Task item:
Your answer needs to include each line of the records in which the string "LIST" can be found.

[[ Data extract, beginning ]]

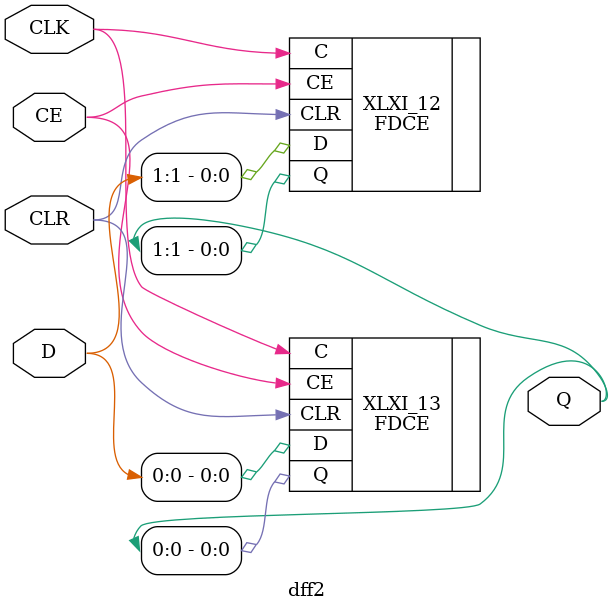
<source format=v>
`timescale 1ns / 1ps

module dff2(CE, 
            CLK, 
            CLR, 
            D, 
            Q);

    input CE;
    input CLK;
    input CLR;
    input [1:0] D;
   output [1:0] Q;
   
   
   FDCE XLXI_12 (.C(CLK), 
                 .CE(CE), 
                 .CLR(CLR), 
                 .D(D[1]), 
                 .Q(Q[1]));
   defparam XLXI_12.INIT = 1'b0;
   FDCE XLXI_13 (.C(CLK), 
                 .CE(CE), 
                 .CLR(CLR), 
                 .D(D[0]), 
                 .Q(Q[0]));
   defparam XLXI_13.INIT = 1'b0;
endmodule

</source>
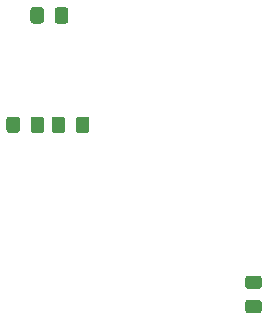
<source format=gbp>
G04 #@! TF.GenerationSoftware,KiCad,Pcbnew,(5.1.6)-1*
G04 #@! TF.CreationDate,2024-01-17T07:30:29-05:00*
G04 #@! TF.ProjectId,amiga-2000-usb-kb-stamp,616d6967-612d-4323-9030-302d7573622d,rev?*
G04 #@! TF.SameCoordinates,Original*
G04 #@! TF.FileFunction,Paste,Bot*
G04 #@! TF.FilePolarity,Positive*
%FSLAX46Y46*%
G04 Gerber Fmt 4.6, Leading zero omitted, Abs format (unit mm)*
G04 Created by KiCad (PCBNEW (5.1.6)-1) date 2024-01-17 07:30:29*
%MOMM*%
%LPD*%
G01*
G04 APERTURE LIST*
G04 APERTURE END LIST*
G36*
G01*
X160232000Y-76384999D02*
X160232000Y-77285001D01*
G75*
G02*
X159982001Y-77535000I-249999J0D01*
G01*
X159331999Y-77535000D01*
G75*
G02*
X159082000Y-77285001I0J249999D01*
G01*
X159082000Y-76384999D01*
G75*
G02*
X159331999Y-76135000I249999J0D01*
G01*
X159982001Y-76135000D01*
G75*
G02*
X160232000Y-76384999I0J-249999D01*
G01*
G37*
G36*
G01*
X158182000Y-76384999D02*
X158182000Y-77285001D01*
G75*
G02*
X157932001Y-77535000I-249999J0D01*
G01*
X157281999Y-77535000D01*
G75*
G02*
X157032000Y-77285001I0J249999D01*
G01*
X157032000Y-76384999D01*
G75*
G02*
X157281999Y-76135000I249999J0D01*
G01*
X157932001Y-76135000D01*
G75*
G02*
X158182000Y-76384999I0J-249999D01*
G01*
G37*
G36*
G01*
X154354000Y-76384999D02*
X154354000Y-77285001D01*
G75*
G02*
X154104001Y-77535000I-249999J0D01*
G01*
X153453999Y-77535000D01*
G75*
G02*
X153204000Y-77285001I0J249999D01*
G01*
X153204000Y-76384999D01*
G75*
G02*
X153453999Y-76135000I249999J0D01*
G01*
X154104001Y-76135000D01*
G75*
G02*
X154354000Y-76384999I0J-249999D01*
G01*
G37*
G36*
G01*
X156404000Y-76384999D02*
X156404000Y-77285001D01*
G75*
G02*
X156154001Y-77535000I-249999J0D01*
G01*
X155503999Y-77535000D01*
G75*
G02*
X155254000Y-77285001I0J249999D01*
G01*
X155254000Y-76384999D01*
G75*
G02*
X155503999Y-76135000I249999J0D01*
G01*
X156154001Y-76135000D01*
G75*
G02*
X156404000Y-76384999I0J-249999D01*
G01*
G37*
G36*
G01*
X158445000Y-67113999D02*
X158445000Y-68014001D01*
G75*
G02*
X158195001Y-68264000I-249999J0D01*
G01*
X157544999Y-68264000D01*
G75*
G02*
X157295000Y-68014001I0J249999D01*
G01*
X157295000Y-67113999D01*
G75*
G02*
X157544999Y-66864000I249999J0D01*
G01*
X158195001Y-66864000D01*
G75*
G02*
X158445000Y-67113999I0J-249999D01*
G01*
G37*
G36*
G01*
X156395000Y-67113999D02*
X156395000Y-68014001D01*
G75*
G02*
X156145001Y-68264000I-249999J0D01*
G01*
X155494999Y-68264000D01*
G75*
G02*
X155245000Y-68014001I0J249999D01*
G01*
X155245000Y-67113999D01*
G75*
G02*
X155494999Y-66864000I249999J0D01*
G01*
X156145001Y-66864000D01*
G75*
G02*
X156395000Y-67113999I0J-249999D01*
G01*
G37*
G36*
G01*
X173666999Y-91645000D02*
X174567001Y-91645000D01*
G75*
G02*
X174817000Y-91894999I0J-249999D01*
G01*
X174817000Y-92545001D01*
G75*
G02*
X174567001Y-92795000I-249999J0D01*
G01*
X173666999Y-92795000D01*
G75*
G02*
X173417000Y-92545001I0J249999D01*
G01*
X173417000Y-91894999D01*
G75*
G02*
X173666999Y-91645000I249999J0D01*
G01*
G37*
G36*
G01*
X173666999Y-89595000D02*
X174567001Y-89595000D01*
G75*
G02*
X174817000Y-89844999I0J-249999D01*
G01*
X174817000Y-90495001D01*
G75*
G02*
X174567001Y-90745000I-249999J0D01*
G01*
X173666999Y-90745000D01*
G75*
G02*
X173417000Y-90495001I0J249999D01*
G01*
X173417000Y-89844999D01*
G75*
G02*
X173666999Y-89595000I249999J0D01*
G01*
G37*
M02*

</source>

[[ Data extract, end ]]

Result below:
G04 APERTURE LIST*
G04 APERTURE END LIST*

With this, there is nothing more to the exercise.